Polish media reported, citing PiS sources, that the change was made on the personal order of the party chief, Jaroslaw Kaczynski, who said the government ought to focus more on economic growth.
The 49-year old Morawiecki is a former banker who used to work for Spanish lender Santander and a former economic adviser to Civic Platform, a centre-right opposition party.
He has led a crackdown on tax evasion in Poland and channelled extra funds into welfare.
He speaks English and German and is well thought of by EU officials in Brussels for his professionalism in meetings of finance ministers.
By contrast, Szydlo had become the face of Kaczynski's EU clash on judicial reform, migrant relocation, and on a court order to stop logging in a primeval forest.
The change comes ahead of parliamentary elections in Poland in 2019.
Some had expected Kaczynski to assume public office ahead of the vote, which could see PiS run against a new opposition force led by former Polish leader and current EU Council chief Donald Tusk.
Kaczynski is 70 years old and said to be in poor health.
But Tomasz Siemoniak, the Civic Platform deputy head, said the Morawiecki move did not mean Kaczynski was stepping aside.
Axe for stick?
Siemoniak said Kaczynski chose Morawiecki because he had no power base inside PiS and would let Kaczynski maintain "responsibility for running the government".
Katarzyna Lubnauer, from Modern, a liberal opposition party, said the reshuffle "changed little" because Kaczynski would "continue to steer the government's actions".
Lech Walesa, a former Polish leader and a Nobel laureate, echoed them with a Polish idiom: "Uncle has switched an axe for a stick".
The PiS party also reassured the public that the removal of Szydlo, who had high approval ratings, meant little.
"Our voters know that we are one team when it comes to realising our programme," PiS spokeswoman Beata Mazurek said.
Szydlo, who is to become a deputy prime minister without portfolio in Morawiecki's cabinet, thanked Polish people for "the honour" of having served them for the past two years.
Long day
She resigned the same day that she survived a vote of no confidence in parliament, which had been brought by Civic Platform on grounds she had failed to stop fascists from marching in Warsaw on a Polish holiday in November.
Kaczynski gave her flowers and kissed her hand in the plenary chamber in a public farewell before the PiS committee vote that ended her tenure.
Meanwhile, if Morawiecki is to mend fences with EU institutions, he will have a big job to do.

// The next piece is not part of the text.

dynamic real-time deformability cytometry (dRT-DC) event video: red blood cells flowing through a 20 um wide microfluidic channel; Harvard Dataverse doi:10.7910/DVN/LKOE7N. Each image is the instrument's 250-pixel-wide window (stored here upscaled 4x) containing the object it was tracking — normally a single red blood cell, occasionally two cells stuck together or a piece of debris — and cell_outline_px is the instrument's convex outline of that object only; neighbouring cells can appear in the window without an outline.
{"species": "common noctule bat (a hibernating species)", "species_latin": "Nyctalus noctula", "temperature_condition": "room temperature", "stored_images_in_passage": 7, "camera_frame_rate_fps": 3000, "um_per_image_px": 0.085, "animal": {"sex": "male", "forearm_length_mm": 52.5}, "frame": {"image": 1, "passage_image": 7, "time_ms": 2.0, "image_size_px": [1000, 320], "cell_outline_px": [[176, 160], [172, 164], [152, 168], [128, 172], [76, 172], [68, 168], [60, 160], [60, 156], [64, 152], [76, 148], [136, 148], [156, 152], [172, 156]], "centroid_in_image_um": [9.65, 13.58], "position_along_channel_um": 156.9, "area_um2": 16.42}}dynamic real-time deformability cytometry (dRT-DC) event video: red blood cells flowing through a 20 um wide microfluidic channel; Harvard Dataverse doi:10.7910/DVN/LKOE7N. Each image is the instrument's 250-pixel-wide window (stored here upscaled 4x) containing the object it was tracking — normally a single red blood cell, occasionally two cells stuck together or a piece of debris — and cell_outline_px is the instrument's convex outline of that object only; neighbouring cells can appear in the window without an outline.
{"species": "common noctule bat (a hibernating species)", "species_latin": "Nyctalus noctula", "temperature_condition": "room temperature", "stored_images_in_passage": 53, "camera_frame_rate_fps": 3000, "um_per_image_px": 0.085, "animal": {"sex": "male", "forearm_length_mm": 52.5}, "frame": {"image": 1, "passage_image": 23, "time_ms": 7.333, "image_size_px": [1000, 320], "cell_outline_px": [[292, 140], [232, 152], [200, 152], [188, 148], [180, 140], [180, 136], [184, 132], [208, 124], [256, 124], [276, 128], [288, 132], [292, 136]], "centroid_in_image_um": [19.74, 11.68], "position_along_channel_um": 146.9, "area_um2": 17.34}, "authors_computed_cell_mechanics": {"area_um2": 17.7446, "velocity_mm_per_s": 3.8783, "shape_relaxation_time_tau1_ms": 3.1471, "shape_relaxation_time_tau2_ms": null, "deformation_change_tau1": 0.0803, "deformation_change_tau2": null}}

The European Commission on Thursday launched legal proceedings against Poland for its boycott of an EU migrant relocation scheme.
The commission has also threatened to impose sanctions over PiS judicial reforms and illegal logging.
But Witold Waszczykowski, the Polish foreign minister, and Konrad Szymanski, the EU affairs minister, stuck to their guns on migrants on Wednesday.
"Nobody can exempt the Polish government from the obligation to ensure public security," Szymanski said, using the PiS line that Muslim refugees posed a terrorist threat.